(Your objective) Print each entry below precisely as it reads.

--- Input data Enclosed Below ---

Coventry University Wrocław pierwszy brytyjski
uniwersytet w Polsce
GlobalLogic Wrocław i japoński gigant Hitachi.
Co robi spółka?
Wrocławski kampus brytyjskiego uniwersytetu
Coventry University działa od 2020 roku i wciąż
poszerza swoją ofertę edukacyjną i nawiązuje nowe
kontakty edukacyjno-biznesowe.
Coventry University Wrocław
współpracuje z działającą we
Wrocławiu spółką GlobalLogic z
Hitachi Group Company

--- End of Enclosed Input data ---

(Result of this task)
Coventry University Wrocław pierwszy brytyjski
uniwersytet w Polsce
GlobalLogic Wrocław i japoński gigant Hitachi.
Co robi spółka?
Wrocławski kampus brytyjskiego uniwersytetu
Coventry University działa od 2020 roku i wciąż
poszerza swoją ofertę edukacyjną i nawiązuje nowe
kontakty edukacyjno-biznesowe.
Coventry University Wrocław
współpracuje z działającą we
Wrocławiu spółką GlobalLogic z
Hitachi Group Company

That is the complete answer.